REQUIREMENT: I need the lines below from the one with "none; stroke-linecap: round;" down to the one with "#3b2a1e; stroke-width: 3" reproduced exactly, both ends included, and nothing else.

[TASK INPUT Boundary: Start]

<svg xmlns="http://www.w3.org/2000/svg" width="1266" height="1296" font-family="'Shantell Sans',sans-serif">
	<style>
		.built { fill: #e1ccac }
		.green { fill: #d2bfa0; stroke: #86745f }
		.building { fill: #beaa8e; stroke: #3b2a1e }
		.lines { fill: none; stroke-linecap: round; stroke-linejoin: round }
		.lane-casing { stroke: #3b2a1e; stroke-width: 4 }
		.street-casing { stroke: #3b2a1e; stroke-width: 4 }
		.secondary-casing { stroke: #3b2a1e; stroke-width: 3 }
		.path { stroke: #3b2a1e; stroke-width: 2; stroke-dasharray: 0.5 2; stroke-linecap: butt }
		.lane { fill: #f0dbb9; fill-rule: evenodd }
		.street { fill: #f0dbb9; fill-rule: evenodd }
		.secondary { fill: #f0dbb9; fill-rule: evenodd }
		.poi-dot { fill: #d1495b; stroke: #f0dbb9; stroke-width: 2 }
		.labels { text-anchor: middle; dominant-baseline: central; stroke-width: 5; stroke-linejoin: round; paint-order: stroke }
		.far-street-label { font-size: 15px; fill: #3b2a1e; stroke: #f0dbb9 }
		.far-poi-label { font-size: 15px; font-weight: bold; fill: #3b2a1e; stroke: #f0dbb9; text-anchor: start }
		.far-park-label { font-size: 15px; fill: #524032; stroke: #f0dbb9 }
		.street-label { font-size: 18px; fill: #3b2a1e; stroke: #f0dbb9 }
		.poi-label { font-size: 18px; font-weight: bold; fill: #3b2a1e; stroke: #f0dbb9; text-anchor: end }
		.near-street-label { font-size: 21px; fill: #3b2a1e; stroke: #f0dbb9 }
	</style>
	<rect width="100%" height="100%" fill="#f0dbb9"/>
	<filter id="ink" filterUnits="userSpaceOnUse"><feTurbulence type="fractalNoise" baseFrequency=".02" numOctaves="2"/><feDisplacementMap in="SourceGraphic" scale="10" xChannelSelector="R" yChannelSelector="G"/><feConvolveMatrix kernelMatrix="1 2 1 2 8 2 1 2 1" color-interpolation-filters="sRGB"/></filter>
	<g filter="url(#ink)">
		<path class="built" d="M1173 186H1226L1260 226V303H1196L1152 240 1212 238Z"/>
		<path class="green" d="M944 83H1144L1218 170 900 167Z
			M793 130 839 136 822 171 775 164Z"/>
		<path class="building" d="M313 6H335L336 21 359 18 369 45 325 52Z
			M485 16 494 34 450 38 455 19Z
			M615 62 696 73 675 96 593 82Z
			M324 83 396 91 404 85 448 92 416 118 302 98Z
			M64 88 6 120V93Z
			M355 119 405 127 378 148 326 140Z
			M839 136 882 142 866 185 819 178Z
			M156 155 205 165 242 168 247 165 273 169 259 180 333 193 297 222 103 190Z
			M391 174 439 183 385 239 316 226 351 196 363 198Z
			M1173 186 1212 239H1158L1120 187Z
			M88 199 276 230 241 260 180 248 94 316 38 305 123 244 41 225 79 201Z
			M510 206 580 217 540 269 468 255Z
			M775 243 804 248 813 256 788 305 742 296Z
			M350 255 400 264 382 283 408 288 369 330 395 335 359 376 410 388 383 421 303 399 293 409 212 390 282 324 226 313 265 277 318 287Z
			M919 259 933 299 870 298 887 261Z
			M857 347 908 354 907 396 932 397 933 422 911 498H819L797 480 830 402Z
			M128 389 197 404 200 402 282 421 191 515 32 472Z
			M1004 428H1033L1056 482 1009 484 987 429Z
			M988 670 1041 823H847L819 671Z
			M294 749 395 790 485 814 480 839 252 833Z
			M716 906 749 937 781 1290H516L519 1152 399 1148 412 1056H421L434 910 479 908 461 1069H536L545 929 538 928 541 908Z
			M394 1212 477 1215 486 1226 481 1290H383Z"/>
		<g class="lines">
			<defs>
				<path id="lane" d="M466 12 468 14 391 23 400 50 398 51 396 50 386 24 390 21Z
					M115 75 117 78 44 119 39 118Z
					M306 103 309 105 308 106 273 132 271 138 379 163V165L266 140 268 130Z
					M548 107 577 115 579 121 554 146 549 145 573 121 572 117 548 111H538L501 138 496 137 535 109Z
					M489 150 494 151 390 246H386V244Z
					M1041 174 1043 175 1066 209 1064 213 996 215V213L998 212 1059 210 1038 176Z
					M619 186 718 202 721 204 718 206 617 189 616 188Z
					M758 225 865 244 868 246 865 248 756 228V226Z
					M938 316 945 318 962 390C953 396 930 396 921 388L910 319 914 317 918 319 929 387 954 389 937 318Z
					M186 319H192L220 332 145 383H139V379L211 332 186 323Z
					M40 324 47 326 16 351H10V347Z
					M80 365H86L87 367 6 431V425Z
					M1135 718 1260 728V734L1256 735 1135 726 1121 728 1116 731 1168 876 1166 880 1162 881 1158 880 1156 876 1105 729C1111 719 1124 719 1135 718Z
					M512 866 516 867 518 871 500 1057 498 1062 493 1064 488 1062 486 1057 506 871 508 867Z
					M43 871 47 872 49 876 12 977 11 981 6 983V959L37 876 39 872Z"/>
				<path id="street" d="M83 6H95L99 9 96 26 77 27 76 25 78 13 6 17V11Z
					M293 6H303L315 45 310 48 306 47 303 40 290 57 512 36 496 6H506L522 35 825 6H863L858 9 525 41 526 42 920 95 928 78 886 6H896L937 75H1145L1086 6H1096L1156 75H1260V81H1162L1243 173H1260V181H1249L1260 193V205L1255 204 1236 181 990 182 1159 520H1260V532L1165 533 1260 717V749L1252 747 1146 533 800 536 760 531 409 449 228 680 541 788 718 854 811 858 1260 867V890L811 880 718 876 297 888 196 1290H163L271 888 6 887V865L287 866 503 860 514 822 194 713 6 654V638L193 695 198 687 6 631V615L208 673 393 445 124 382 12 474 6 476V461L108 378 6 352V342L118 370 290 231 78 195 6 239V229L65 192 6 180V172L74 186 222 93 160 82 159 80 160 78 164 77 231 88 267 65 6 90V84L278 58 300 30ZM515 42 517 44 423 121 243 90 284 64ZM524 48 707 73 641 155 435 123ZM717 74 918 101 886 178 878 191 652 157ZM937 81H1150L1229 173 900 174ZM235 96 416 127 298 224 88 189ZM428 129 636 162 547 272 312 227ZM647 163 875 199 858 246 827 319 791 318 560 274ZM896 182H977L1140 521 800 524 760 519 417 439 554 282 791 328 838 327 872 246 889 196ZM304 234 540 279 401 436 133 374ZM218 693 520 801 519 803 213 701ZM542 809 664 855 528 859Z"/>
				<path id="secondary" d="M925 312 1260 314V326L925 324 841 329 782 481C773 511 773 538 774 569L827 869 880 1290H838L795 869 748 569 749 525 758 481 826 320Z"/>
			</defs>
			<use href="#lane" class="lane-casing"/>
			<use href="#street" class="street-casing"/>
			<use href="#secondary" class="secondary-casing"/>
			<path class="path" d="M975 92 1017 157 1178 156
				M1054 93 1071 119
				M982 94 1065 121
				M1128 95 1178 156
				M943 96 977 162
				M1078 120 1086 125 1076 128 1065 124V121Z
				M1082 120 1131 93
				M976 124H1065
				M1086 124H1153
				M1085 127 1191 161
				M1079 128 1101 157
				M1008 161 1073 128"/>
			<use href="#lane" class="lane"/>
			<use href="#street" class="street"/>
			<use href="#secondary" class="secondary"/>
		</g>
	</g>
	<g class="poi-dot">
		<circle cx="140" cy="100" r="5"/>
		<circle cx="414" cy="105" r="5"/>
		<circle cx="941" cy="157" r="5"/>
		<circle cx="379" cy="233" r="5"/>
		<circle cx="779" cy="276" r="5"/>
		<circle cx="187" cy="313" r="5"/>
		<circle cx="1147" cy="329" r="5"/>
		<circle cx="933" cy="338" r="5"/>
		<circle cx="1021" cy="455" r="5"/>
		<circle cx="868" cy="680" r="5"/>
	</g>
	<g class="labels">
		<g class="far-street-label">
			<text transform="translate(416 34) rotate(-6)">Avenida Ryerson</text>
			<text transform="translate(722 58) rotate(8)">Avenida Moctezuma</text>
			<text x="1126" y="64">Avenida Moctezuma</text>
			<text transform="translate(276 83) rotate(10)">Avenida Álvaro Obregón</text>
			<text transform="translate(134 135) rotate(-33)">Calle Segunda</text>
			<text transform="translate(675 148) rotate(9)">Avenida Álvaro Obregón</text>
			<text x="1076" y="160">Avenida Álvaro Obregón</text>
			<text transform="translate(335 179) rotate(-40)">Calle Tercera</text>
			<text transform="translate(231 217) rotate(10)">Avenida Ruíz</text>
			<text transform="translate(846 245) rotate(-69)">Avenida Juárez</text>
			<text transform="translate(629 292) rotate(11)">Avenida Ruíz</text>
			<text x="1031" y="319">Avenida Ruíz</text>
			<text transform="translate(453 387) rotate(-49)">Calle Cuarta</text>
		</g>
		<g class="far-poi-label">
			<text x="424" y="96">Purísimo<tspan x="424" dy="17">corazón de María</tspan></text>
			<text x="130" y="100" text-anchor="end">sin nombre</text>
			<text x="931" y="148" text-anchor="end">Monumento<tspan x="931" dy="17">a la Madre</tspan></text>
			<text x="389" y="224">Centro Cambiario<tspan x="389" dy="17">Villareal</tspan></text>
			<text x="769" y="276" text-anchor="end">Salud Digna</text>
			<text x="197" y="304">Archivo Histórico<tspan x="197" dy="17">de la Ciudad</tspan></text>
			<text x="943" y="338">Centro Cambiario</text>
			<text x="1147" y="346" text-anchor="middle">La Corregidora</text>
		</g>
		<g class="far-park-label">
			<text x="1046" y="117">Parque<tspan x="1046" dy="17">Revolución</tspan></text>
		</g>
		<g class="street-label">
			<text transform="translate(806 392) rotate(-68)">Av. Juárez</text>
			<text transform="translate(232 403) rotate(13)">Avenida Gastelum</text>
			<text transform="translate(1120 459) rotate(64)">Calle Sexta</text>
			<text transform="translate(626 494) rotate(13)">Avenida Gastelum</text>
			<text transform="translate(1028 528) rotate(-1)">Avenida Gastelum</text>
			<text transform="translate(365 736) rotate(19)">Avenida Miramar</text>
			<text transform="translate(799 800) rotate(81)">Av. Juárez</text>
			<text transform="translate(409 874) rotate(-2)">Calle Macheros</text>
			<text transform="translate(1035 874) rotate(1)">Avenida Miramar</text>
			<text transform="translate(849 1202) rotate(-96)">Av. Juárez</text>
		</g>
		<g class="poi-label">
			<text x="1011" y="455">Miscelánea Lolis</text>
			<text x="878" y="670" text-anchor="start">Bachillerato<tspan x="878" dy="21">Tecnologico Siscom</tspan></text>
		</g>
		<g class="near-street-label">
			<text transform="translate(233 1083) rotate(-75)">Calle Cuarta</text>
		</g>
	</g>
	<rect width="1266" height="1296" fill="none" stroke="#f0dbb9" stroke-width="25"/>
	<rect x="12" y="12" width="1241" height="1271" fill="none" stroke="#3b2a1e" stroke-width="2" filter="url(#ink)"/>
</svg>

[TASK INPUT Boundary: End]

EXERCISE OUTPUT:
		.lines { fill: none; stroke-linecap: round; stroke-linejoin: round }
		.lane-casing { stroke: #3b2a1e; stroke-width: 4 }
		.street-casing { stroke: #3b2a1e; stroke-width: 4 }
		.secondary-casing { stroke: #3b2a1e; stroke-width: 3 }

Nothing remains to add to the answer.